*THINGS TO DO:*
**a)** Answer the following from the ZooKeeper configuration text below, one answer per line, marked as the questions are:
(i) What value does the myid file on SERVER2 hold?
(ii) Which two port numbers follow the hostname in each server entry of zoo.cfg?
(iii) In which file should only one entry for the host IP be left?
**b)** Write out the passage of the ZooKeeper configuration text below that opens with the words containing "Essentially, if you" and closes with "SERVER2 (myid)".

Essentially, if you have two servers (SERVER1 and SERVER2) for which you have created "myid" files in dataDir for zookeeper as below
SERVER1 (myid)
1
SERVER2 (myid)
2
Ensure the entry in your zoo.cfg file corresponds for each of these i.e server.1 should use SERVER1 hostname and server.2 should use SERVER2 hostname followed by the port as below
SERVER1 (zoo.cfg)
... (other config omitted)
server.1=SERVER1:2888:3888
server.2=SERVER2:2888:3888
SERVER2 (zoo.cfg)
... (other config omitted)
server.1=SERVER1:2888:3888
server.2=SERVER2:2888:3888
Just to make sure, I also deleted the version-* folder in the dataDir then restarted Zookeeper to get it working.
leave only one entry for your host IP in /etc/hosts file, it resolved.
I just have the same situation as you and I have just fixed this problem.

*EXTRACTED DATA:*
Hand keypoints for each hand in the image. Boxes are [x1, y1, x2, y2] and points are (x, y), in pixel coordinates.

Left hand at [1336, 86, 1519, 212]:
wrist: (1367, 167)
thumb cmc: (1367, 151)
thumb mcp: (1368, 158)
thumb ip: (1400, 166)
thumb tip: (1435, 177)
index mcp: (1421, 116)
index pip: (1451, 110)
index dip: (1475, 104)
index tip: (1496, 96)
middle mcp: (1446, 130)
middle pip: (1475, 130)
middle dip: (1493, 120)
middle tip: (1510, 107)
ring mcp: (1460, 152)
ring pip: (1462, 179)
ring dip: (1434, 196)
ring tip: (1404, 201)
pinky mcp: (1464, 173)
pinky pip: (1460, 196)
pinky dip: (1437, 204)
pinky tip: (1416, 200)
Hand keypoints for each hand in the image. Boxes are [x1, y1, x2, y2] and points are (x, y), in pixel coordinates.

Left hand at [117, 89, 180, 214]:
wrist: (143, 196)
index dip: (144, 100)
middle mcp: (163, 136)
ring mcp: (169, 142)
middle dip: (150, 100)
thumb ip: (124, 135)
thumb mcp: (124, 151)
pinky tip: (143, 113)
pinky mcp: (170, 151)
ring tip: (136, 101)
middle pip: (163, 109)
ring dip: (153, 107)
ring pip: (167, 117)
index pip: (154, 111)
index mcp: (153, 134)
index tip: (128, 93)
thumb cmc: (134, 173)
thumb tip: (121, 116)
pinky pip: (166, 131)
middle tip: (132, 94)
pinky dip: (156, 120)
==
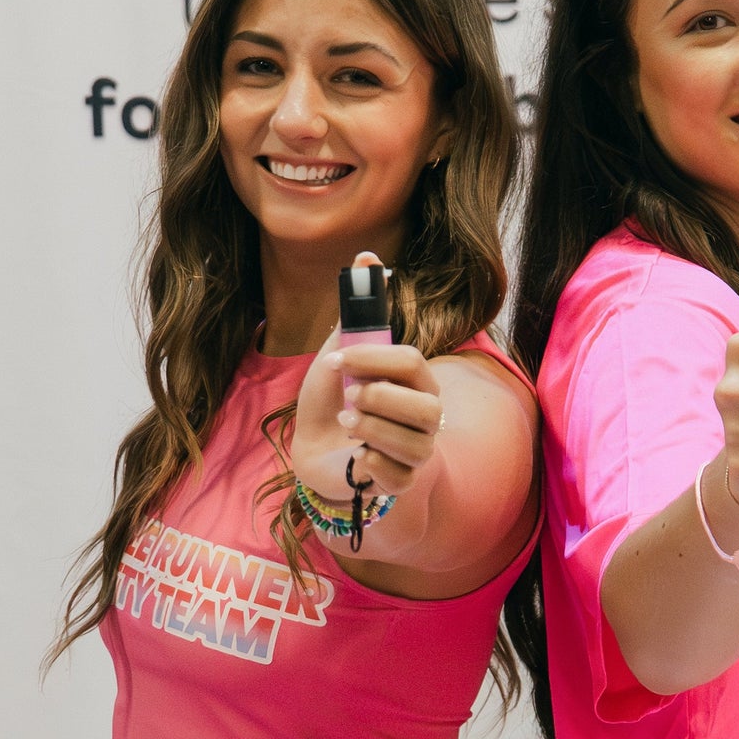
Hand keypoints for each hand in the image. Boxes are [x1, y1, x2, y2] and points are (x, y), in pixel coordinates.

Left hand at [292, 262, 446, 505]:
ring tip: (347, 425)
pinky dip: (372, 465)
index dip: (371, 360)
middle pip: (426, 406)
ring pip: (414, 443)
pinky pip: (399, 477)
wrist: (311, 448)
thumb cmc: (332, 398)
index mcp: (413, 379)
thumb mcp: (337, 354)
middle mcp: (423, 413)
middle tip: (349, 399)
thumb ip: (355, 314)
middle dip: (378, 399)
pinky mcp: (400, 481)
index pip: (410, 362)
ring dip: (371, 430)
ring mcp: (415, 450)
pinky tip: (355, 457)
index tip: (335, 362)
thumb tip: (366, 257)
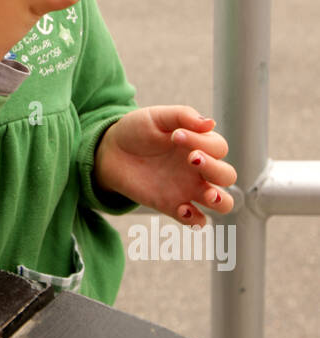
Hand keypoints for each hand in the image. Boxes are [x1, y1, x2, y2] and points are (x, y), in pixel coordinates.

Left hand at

*REPLIES:*
**a)**
(i) 2
(ii) 2888 and 3888
(iii) /etc/hosts

**b)**
Essentially, if you have two servers (SERVER1 and SERVER2) for which you have created "myid" files in dataDir for zookeeper as below
SERVER1 (myid)
1
SERVER2 (myid)